Why are oil prices higher?

Well, for one it’s COVID-19.

Demand is lower because of a lack of travel, both international and just people no longer doing the daily commute.

You’d think a lack of demand would make prices cheaper because there would be an oversupply, but oil supply is controlled by a cartel.

The Organisation of the Petroleum Exporting Countries (OPEC) is an intergovernmental organisation of 13 countries.
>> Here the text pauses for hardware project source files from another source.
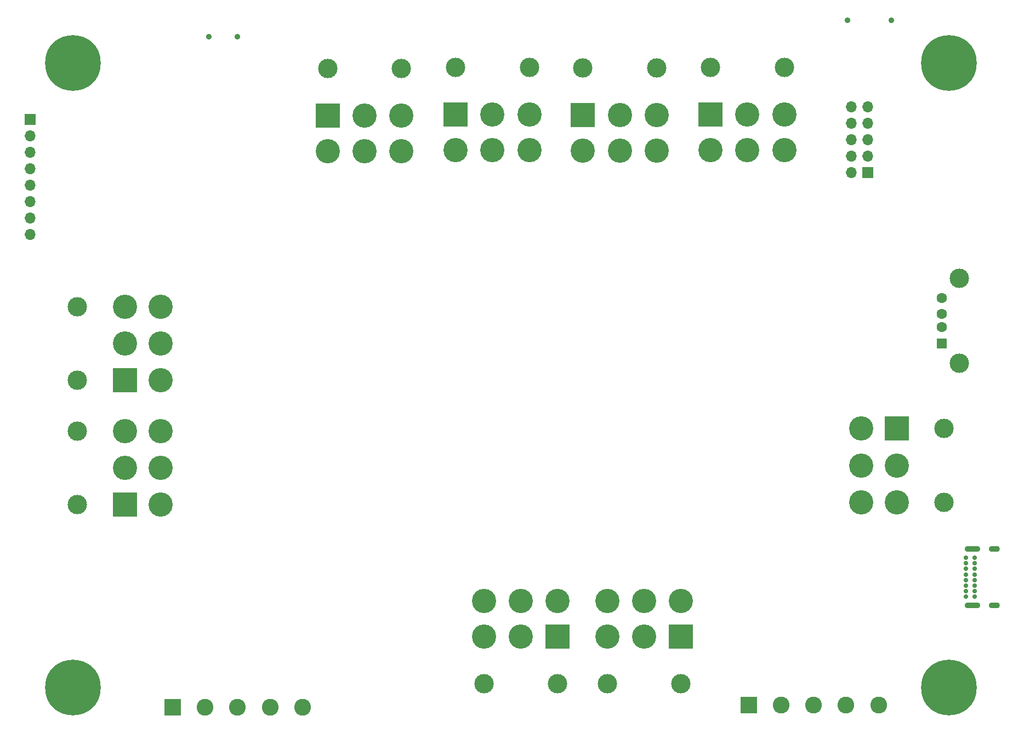
<source format=gbs>
G04 #@! TF.GenerationSoftware,KiCad,Pcbnew,7.0.7*
G04 #@! TF.CreationDate,2024-01-22T22:27:14-06:00*
G04 #@! TF.ProjectId,stm32f429z,73746d33-3266-4343-9239-7a2e6b696361,rev?*
G04 #@! TF.SameCoordinates,Original*
G04 #@! TF.FileFunction,Soldermask,Bot*
G04 #@! TF.FilePolarity,Negative*
%FSLAX46Y46*%
G04 Gerber Fmt 4.6, Leading zero omitted, Abs format (unit mm)*
G04 Created by KiCad (PCBNEW 7.0.7) date 2024-01-22 22:27:14*
%MOMM*%
%LPD*%
G01*
G04 APERTURE LIST*
%ADD10C,3.000000*%
%ADD11R,3.750000X3.750000*%
%ADD12C,3.750000*%
%ADD13R,1.700000X1.700000*%
%ADD14O,1.700000X1.700000*%
%ADD15R,2.600000X2.600000*%
%ADD16C,2.600000*%
%ADD17C,0.900000*%
%ADD18C,0.700000*%
%ADD19O,2.400000X0.900000*%
%ADD20O,1.700000X0.900000*%
%ADD21C,8.600000*%
%ADD22R,1.500000X1.600000*%
%ADD23C,1.600000*%
G04 APERTURE END LIST*
D10*
X170800000Y-141480000D03*
X159400000Y-141480000D03*
D11*
X170800000Y-134180000D03*
D12*
X165100000Y-134180000D03*
X159400000Y-134180000D03*
X170800000Y-128680000D03*
X165100000Y-128680000D03*
X159400000Y-128680000D03*
D13*
X199613750Y-62487500D03*
D14*
X197073750Y-62487500D03*
X199613750Y-59947500D03*
X197073750Y-59947500D03*
X199613750Y-57407500D03*
X197073750Y-57407500D03*
X199613750Y-54867500D03*
X197073750Y-54867500D03*
X199613750Y-52327500D03*
X197073750Y-52327500D03*
D15*
X92315000Y-145085000D03*
D16*
X97315000Y-145085000D03*
X102315000Y-145085000D03*
X107315000Y-145085000D03*
X112315000Y-145085000D03*
D10*
X77595000Y-113793750D03*
X77595000Y-102393750D03*
D11*
X84895000Y-113793750D03*
D12*
X84895000Y-108093750D03*
X84895000Y-102393750D03*
X90395000Y-113793750D03*
X90395000Y-108093750D03*
X90395000Y-102393750D03*
D17*
X203298000Y-38938200D03*
X196498000Y-38938200D03*
D15*
X181295000Y-144780000D03*
D16*
X186295000Y-144780000D03*
X191295000Y-144780000D03*
X196295000Y-144780000D03*
X201295000Y-144780000D03*
D10*
X151750000Y-141480000D03*
X140350000Y-141480000D03*
D11*
X151750000Y-134180000D03*
D12*
X146050000Y-134180000D03*
X140350000Y-134180000D03*
X151750000Y-128680000D03*
X146050000Y-128680000D03*
X140350000Y-128680000D03*
D10*
X175340000Y-46227500D03*
X186740000Y-46227500D03*
D11*
X175340000Y-53527500D03*
D12*
X181040000Y-53527500D03*
X186740000Y-53527500D03*
X175340000Y-59027500D03*
X181040000Y-59027500D03*
X186740000Y-59027500D03*
D18*
X214825000Y-127975000D03*
X214825000Y-127125000D03*
X214825000Y-126275000D03*
X214825000Y-125425000D03*
X214825000Y-124575000D03*
X214825000Y-123725000D03*
X214825000Y-122875000D03*
X214825000Y-122025000D03*
X216175000Y-122025000D03*
X216175000Y-122875000D03*
X216175000Y-123725000D03*
X216175000Y-124575000D03*
X216175000Y-125425000D03*
X216175000Y-126275000D03*
X216175000Y-127125000D03*
X216175000Y-127975000D03*
D19*
X215805000Y-129325000D03*
D20*
X219185000Y-129325000D03*
D19*
X215805000Y-120675000D03*
D20*
X219185000Y-120675000D03*
D10*
X77595000Y-94600000D03*
X77595000Y-83200000D03*
D11*
X84895000Y-94600000D03*
D12*
X84895000Y-88900000D03*
X84895000Y-83200000D03*
X90395000Y-94600000D03*
X90395000Y-88900000D03*
X90395000Y-83200000D03*
D13*
X70232500Y-54232500D03*
D14*
X70232500Y-56772500D03*
X70232500Y-59312500D03*
X70232500Y-61852500D03*
X70232500Y-64392500D03*
X70232500Y-66932500D03*
X70232500Y-69472500D03*
X70232500Y-72012500D03*
D10*
X211395000Y-102031250D03*
X211395000Y-113431250D03*
D11*
X204095000Y-102031250D03*
D12*
X204095000Y-107731250D03*
X204095000Y-113431250D03*
X198595000Y-102031250D03*
X198595000Y-107731250D03*
X198595000Y-113431250D03*
D17*
X208930000Y-45501250D03*
X209874581Y-43220831D03*
X209874581Y-47781669D03*
X212155000Y-42276250D03*
D21*
X212155000Y-45501250D03*
D17*
X212155000Y-48726250D03*
X214435419Y-43220831D03*
X214435419Y-47781669D03*
X215380000Y-45501250D03*
D10*
X135970000Y-46227500D03*
X147370000Y-46227500D03*
D11*
X135970000Y-53527500D03*
D12*
X141670000Y-53527500D03*
X147370000Y-53527500D03*
X135970000Y-59027500D03*
X141670000Y-59027500D03*
X147370000Y-59027500D03*
D17*
X73675000Y-142021250D03*
X74619581Y-139740831D03*
X74619581Y-144301669D03*
X76900000Y-138796250D03*
D21*
X76900000Y-142021250D03*
D17*
X76900000Y-145246250D03*
X79180419Y-139740831D03*
X79180419Y-144301669D03*
X80125000Y-142021250D03*
D22*
X211048000Y-88844000D03*
D23*
X211048000Y-86344000D03*
X211048000Y-84344000D03*
X211048000Y-81844000D03*
D10*
X213758000Y-91914000D03*
X213758000Y-78774000D03*
D17*
X73675000Y-45501250D03*
X74619581Y-43220831D03*
X74619581Y-47781669D03*
X76900000Y-42276250D03*
D21*
X76900000Y-45501250D03*
D17*
X76900000Y-48726250D03*
X79180419Y-43220831D03*
X79180419Y-47781669D03*
X80125000Y-45501250D03*
D10*
X116220000Y-46355000D03*
X127620000Y-46355000D03*
D11*
X116220000Y-53655000D03*
D12*
X121920000Y-53655000D03*
X127620000Y-53655000D03*
X116220000Y-59155000D03*
X121920000Y-59155000D03*
X127620000Y-59155000D03*
D17*
X208930000Y-142021250D03*
X209874581Y-139740831D03*
X209874581Y-144301669D03*
X212155000Y-138796250D03*
D21*
X212155000Y-142021250D03*
D17*
X212155000Y-145246250D03*
X214435419Y-139740831D03*
X214435419Y-144301669D03*
X215380000Y-142021250D03*
X102300000Y-41446250D03*
X97900000Y-41446250D03*
D10*
X155655000Y-46261250D03*
X167055000Y-46261250D03*
D11*
X155655000Y-53561250D03*
D12*
X161355000Y-53561250D03*
X167055000Y-53561250D03*
X155655000Y-59061250D03*
X161355000Y-59061250D03*
X167055000Y-59061250D03*
M02*

</source>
The biggest members by oil supply are Saudi Arabia, Iraq, Iran and Venezuela.

In addition to that, 10 more oil exporting countries, led by Russia, form the OPEC+ cartel, which agreed to cooperate in fixing the global crude oil prices alongside OPEC.

Essentially, the price of the petrol you put in your car is determined by Saudi Arabia, Iraq, Iran, Venezuela and Russia.

Chief economist at CommSec Craig James said OPEC+ has been keeping supply of oil tight while the members wait to see how everything pans out globally with vaccinations and opening up post-COVID.

“Then there is the debate amongst OPEC+ oil producers about whether to maintain production quotas or whether to lift production and thus prevent oil prices rising too far, too fast,” James said.

“And prices could go either way in the near future depending on how the OPEC+ disagreement is resolved. The United Arab Emirates is blocking attempts by other producers to lift output, disagreeing with the calculation of quotas.

“If OPEC+ was to splinter, countries may decide to lift production, driving down prices. But if the current agreement is maintained and OPEC+ doesn’t ease up on production curbs, oil prices could drive even higher than current lofty levels.”